* [Exercise text]
****************

The Lord's table we could have gathered around as a family to celebrate our lives together in the name of the One who has lost His and summoned us to follow likewise.  But since we are, in the words of the news article, "wedded to [the] more individualistic narrative of personal happiness," we can only bring ourselves to a table to "bargain," to claim our share of a power pie, address the economic and emotional imbalance on a seesaw of what we think is justice and freedom.  The best we will achieve is to not kill each other and, that, is being more civilized than our ancestors, whose statutes and icons we can't wait to smash to smithereens.

We all need to gather around tables and bring with us something to share.  If sacrificial love, the blood and body of Christ are no longer the meal we serve and partake together, we must come up with a different common recipe, a new lexicon to speak about our condition, novelties to engage our fragmented bodies and estranged hearts.  If our shared narrative is one of "personal happiness," then it's not hard to see why even churches would desecrate the Lord's Table with fruits not of the Spirit but self-fulfillment, maybe giving it the good name of us being "vocational" in our "calling," maybe by keep talking to each other without bringing to the table what Jesus has spoken to us personally and collectively from where he hung.

****************

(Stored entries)

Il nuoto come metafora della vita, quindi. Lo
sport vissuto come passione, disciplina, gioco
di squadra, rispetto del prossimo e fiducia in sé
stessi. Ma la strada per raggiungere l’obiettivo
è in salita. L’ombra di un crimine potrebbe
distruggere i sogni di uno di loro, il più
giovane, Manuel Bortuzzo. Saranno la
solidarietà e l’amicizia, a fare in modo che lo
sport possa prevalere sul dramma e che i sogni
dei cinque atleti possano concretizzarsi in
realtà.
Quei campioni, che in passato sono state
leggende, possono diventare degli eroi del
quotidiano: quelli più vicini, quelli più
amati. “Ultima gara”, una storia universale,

****************

* [Tasks to complete]
a. Please rewrite the passage on the Lord's table, starting with "The Lord's table we" and going on through "smash to smithereens.", with "teeter-totter" put in place of "seesaw".
b. Extend the passage on the Lord's table by writing on from its final sentence.

* [Outputs for the tasks]
a.
The Lord's table we could have gathered around as a family to celebrate our lives together in the name of the One who has lost His and summoned us to follow likewise.  But since we are, in the words of the news article, "wedded to [the] more individualistic narrative of personal happiness," we can only bring ourselves to a table to "bargain," to claim our share of a power pie, address the economic and emotional imbalance on a teeter-totter of what we think is justice and freedom.  The best we will achieve is to not kill each other and, that, is being more civilized than our ancestors, whose statutes and icons we can't wait to smash to smithereens.

b.
What are your favorite fries?  New restaurant?  Next travel destination when we arrive at "the light at the end of our tunnel"?  Should I invest in stocks or real estate?  If we find these questions more engaging than the one CNN allowed itself to raise today for the good of our common consciousness, we are at the wrong place to raise any question at all about life.  All the answers we are seeking are already sprinkled around the news article, under the auspices of our corporate sponsors who have a spectacular solution or two to sell us, to address problems we don't even know we have until we saw what was laid on their table for us.

Choose life.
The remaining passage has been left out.